(Recorded data Opens)

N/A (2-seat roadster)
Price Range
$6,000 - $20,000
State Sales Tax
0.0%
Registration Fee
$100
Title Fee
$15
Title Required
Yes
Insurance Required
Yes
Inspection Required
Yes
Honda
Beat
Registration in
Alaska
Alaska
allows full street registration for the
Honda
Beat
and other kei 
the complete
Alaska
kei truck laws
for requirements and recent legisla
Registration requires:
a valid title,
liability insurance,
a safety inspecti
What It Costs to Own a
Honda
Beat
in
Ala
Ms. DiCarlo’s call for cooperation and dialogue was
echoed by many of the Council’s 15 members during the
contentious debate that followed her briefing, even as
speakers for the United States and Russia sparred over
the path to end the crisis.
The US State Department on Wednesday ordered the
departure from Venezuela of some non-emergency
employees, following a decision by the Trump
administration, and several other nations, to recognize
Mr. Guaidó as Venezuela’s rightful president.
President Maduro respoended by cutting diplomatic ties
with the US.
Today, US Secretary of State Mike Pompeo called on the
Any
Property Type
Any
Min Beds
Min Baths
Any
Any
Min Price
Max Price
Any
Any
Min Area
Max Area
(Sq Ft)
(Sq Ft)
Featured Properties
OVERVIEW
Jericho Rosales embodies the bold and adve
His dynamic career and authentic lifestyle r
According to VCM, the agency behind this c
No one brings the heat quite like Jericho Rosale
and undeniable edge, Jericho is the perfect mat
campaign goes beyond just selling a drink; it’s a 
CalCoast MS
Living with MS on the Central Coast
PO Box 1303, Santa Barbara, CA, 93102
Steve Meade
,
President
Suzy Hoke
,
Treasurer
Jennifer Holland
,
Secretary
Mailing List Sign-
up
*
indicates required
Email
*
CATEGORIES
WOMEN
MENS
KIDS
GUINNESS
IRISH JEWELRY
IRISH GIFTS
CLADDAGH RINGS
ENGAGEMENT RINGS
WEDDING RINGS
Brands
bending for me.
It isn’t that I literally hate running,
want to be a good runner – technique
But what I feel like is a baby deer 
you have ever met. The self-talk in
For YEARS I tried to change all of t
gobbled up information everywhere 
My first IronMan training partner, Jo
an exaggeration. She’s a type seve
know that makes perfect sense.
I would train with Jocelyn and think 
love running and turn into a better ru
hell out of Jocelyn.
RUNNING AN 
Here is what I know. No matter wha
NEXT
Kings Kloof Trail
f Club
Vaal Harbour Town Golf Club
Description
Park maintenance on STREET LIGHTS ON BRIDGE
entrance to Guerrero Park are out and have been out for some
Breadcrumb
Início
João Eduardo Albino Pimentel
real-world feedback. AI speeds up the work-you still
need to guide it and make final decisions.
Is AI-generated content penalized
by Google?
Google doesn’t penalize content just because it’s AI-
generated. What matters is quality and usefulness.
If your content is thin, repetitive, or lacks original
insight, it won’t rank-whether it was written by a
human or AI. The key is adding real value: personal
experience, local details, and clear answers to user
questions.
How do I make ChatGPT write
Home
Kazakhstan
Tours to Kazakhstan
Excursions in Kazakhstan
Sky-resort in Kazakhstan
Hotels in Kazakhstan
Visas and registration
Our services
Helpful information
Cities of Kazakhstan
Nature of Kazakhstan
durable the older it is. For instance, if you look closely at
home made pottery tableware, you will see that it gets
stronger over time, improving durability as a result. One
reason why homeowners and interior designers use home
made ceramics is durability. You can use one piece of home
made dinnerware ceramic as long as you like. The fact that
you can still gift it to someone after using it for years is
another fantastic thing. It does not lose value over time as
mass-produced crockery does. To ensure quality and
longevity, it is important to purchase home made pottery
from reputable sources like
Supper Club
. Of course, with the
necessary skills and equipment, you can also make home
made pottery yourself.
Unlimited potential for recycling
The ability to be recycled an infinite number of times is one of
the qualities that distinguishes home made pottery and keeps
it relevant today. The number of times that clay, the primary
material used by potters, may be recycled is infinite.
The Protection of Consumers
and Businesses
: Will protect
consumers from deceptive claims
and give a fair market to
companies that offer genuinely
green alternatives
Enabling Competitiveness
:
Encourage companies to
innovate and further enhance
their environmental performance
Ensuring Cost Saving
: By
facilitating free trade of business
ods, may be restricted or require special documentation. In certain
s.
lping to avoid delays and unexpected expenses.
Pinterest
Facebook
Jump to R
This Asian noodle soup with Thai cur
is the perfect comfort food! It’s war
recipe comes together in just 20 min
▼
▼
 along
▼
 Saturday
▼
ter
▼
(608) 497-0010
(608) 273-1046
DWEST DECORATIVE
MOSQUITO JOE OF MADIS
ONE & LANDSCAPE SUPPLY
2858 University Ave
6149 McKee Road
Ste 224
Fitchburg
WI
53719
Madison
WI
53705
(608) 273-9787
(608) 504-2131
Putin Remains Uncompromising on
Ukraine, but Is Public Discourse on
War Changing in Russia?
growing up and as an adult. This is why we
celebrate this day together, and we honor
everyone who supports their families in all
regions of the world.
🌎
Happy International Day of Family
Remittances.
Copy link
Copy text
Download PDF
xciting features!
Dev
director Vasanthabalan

(Recorded data Closes)

Task to carry out.
Switch "Required" to "Needed" in the lines from the start of the material through the line containing "contentious debate that", and give those lines again with nothing else changed.

Task output.
N/A (2-seat roadster)
Price Range
$6,000 - $20,000
State Sales Tax
0.0%
Registration Fee
$100
Title Fee
$15
Title Needed
Yes
Insurance Needed
Yes
Inspection Needed
Yes
Honda
Beat
Registration in
Alaska
Alaska
allows full street registration for the
Honda
Beat
and other kei 
the complete
Alaska
kei truck laws
for requirements and recent legisla
Registration requires:
a valid title,
liability insurance,
a safety inspecti
What It Costs to Own a
Honda
Beat
in
Ala
Ms. DiCarlo’s call for cooperation and dialogue was
echoed by many of the Council’s 15 members during the
contentious debate that followed her briefing, even as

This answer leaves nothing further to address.